Excess Kurtosis of Unusual Size? I don’t believe it exists.
The Princess Bride, like many fairy tales of its ilk, relies on a narrative built from dashed expectations. Buttercup expects Westley to return, Inigo expects revenge, Vizzini expects normal humans to be unable to scale the Cliffs of Insanity, &c &c. The classical heroic tropes are interesting because they exceed ordinary human probability distributions.
There’s no swashbuckling in the 95% interval.
Each of Westley’s achievements, from charming the Dread Pirate Roberts, to tailing Vizzini in thick fog, to scaling the cliffs, to besting a fencer who’s trained his entire adult life, to choking out Andre the Giant, to outwitting a Sicilian when death is on the line speaks of a character who lives in the fat tails of his distributions. Even when he’s recently recovered from being mostly dead, The Man in Black sweet talks Humperdink into surrender without raising anything apart from the tone of his voice.
The hero triumphs because he was underestimated. Vizzini found his actions “inconceivable” because models are more tractable when they employ normal distributions.

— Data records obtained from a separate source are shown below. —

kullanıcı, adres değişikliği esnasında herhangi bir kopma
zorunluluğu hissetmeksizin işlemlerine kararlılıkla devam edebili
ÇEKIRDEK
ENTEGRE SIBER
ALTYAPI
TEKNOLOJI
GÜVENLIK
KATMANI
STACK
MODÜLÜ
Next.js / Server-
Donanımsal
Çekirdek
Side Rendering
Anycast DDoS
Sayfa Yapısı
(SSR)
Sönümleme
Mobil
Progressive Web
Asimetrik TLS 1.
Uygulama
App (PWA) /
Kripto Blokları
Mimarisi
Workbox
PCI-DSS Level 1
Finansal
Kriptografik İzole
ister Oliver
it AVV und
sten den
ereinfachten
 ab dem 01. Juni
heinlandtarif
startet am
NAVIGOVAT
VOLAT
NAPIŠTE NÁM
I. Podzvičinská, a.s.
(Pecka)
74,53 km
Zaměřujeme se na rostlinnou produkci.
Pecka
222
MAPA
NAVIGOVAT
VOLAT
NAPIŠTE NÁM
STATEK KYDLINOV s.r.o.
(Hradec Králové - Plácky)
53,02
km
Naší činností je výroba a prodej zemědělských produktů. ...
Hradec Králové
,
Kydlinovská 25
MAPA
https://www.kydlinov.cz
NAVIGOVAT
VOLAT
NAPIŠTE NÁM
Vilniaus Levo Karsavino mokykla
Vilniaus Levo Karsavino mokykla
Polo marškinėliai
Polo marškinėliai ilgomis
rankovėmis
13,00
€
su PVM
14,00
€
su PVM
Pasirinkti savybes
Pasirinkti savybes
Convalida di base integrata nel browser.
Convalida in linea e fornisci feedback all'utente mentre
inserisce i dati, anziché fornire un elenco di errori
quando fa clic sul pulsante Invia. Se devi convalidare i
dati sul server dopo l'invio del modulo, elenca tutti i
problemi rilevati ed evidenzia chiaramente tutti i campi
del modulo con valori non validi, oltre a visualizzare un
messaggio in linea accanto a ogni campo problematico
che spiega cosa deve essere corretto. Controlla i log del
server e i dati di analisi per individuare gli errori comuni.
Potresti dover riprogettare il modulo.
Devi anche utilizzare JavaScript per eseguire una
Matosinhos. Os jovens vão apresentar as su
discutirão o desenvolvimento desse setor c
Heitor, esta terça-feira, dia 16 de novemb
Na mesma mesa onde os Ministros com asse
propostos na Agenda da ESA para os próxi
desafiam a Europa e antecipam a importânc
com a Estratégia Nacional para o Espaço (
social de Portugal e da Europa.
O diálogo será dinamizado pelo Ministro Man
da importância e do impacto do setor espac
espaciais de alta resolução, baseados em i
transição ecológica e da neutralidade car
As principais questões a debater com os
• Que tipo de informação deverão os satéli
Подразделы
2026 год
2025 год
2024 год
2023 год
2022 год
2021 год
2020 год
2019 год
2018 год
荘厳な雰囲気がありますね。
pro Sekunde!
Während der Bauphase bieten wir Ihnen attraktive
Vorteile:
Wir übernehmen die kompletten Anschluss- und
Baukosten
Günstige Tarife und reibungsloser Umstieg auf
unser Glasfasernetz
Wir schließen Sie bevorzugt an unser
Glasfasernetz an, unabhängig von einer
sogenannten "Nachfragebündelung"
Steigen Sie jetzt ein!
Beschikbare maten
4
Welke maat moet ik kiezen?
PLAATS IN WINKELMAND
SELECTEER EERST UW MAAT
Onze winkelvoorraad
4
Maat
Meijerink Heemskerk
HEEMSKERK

Inigo’s model, one based on heuristics and experience brought by many years of practical training, was perhaps less precise, but certainly more accurate. Acknowledging uncertainty, acknowledging non-ergodicty grants robustness, flexibility, and wu-wei (to borrow a quip from Drew) to your model of the world. The death of Vizzini is a metaphor for the perils of hubris.
At EE today, I asked if exchange with a robot could be euvoluntary. In a world governed by normal probability distributions, the future of automation looks scary indeed. It’s very difficult to imagine what people might do with their time once robots have pushed us out of meaningful employment. But I have a hunch that if you’d have asked 14th c. farmers the same question about the development of the thresher or the gas-powered tractor or the combine, they’d have been equally at loggerheads to imagine a world of word processors and dubstep. Just because we can’t imagine life in the long tails doesn’t imply that such life doesn’t exist.
Don’t be Vizzini. Let your father’s sword guide you.